Trend analysis of the types of filed claims can also yield valuable information on the risks clients may face in their contractual relationships. For example, a firm that represents a large cruise line operator may conduct data analysis on the types of claims defendants are making against cruise line operators. A high concentration of claims pertaining to health waivers might suggest a weakness in a contract provision that the client may want to reassess or renegotiate.
Litigation data can also be useful in predicting the action of judges and opposing counsel. Knowing how judges have ruled on a particular case and the precedent a judge uses can be essential in crafting successful arguments and litigation strategies. In a similar vein, how opposing counsel has presented its arguments in prior cases can give lawyers a competitive advantage in strategizing around strengths and weaknesses.
Client Retention and Legal Analytics
How can legal analytics give firms a competitive edge in retaining current clients and attracting new ones?

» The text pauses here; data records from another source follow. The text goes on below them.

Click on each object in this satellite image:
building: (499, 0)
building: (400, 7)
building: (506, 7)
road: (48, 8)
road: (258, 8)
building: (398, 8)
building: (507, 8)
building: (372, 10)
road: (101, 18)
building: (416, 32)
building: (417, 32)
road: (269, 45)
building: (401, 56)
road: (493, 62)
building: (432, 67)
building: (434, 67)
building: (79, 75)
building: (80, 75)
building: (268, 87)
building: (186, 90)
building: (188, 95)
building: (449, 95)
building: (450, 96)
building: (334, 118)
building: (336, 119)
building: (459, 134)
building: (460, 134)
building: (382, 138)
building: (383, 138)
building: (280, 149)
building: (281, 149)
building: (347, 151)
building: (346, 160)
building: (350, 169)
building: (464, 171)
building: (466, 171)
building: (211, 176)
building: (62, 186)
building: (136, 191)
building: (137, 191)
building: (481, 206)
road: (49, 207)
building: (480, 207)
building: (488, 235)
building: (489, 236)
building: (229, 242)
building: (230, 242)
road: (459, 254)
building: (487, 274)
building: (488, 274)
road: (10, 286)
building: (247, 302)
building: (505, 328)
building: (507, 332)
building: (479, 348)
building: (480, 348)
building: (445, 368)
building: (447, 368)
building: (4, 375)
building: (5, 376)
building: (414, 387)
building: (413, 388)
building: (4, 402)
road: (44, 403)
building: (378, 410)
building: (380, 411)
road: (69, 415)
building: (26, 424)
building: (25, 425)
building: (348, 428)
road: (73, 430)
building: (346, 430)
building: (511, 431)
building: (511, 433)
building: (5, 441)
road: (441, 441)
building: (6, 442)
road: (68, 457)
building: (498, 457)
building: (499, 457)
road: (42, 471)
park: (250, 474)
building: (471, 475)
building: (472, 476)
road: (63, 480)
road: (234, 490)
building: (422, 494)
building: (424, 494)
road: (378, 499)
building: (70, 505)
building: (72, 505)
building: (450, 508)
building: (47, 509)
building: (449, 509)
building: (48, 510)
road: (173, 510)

- Value. For clients, the ability to provide cost-effective services is one of the most important considerations in deciding to retain a law firm. With legal analytics tools, firms can track highs and lows in demand and efficiently allocate resources. This allows higher-level partners to focus on sophisticated, high-value work. Moreover, using analytics tools, lawyers can filter through the intense mass of legal research material in much less time, saving clients on billable costs.
- Strategy. By analyzing successful complaints or pleadings, a firm can assess likely winning arguments that have been successful in prior courts. A firm that can point to data-backed recommendations as to why a client should pursue a certain strategy has a much better chance of convincing a client to retain its services than a firm that merely focuses on legal precedent to fashion its litigation strategies.
- Liability. Data also gives firms an overhead view of the likelihood of liability in different practices areas and industries, so firms can advise where future risks and liabilities may lie. This is vital information for clients in structuring their business operations.
- Court action. Coronavirus litigation is still in its nascent stages, with uncertainty over how judges will rule. A firm that can project a court’s actions within these new legal contexts will have a clear advantage over firms who blindly enter litigation in the COVID-19 era.
Finally, it is about expertise. Attorneys who can demonstrate expertise within the changing body of legal precedent and regulatory landscape have a distinct advantage in vying for clients’ business.